*WHAT TO DO*. Please return each entry that follows exactly as written, and keep the pictures out.

(Saved entries)
BEGIN

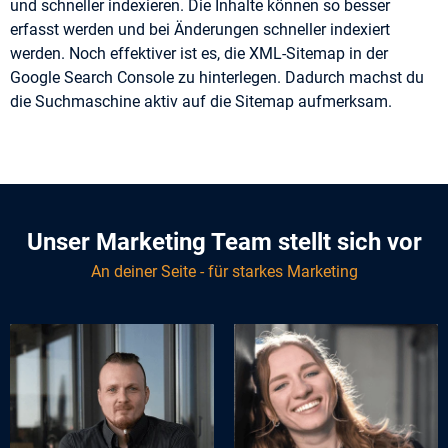
und schneller indexieren. Die Inhalte können so besser
erfasst werden und bei Änderungen schneller indexiert
werden. Noch effektiver ist es, die XML-Sitemap in der
Google Search Console zu hinterlegen. Dadurch machst du
die Suchmaschine aktiv auf die Sitemap aufmerksam.
Unser Marketing Team stellt sich vor
An deiner Seite - für starkes Marketing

END

*ANSWER TO THIS PROBLEM*.
und schneller indexieren. Die Inhalte können so besser
erfasst werden und bei Änderungen schneller indexiert
werden. Noch effektiver ist es, die XML-Sitemap in der
Google Search Console zu hinterlegen. Dadurch machst du
die Suchmaschine aktiv auf die Sitemap aufmerksam.
Unser Marketing Team stellt sich vor
An deiner Seite - für starkes Marketing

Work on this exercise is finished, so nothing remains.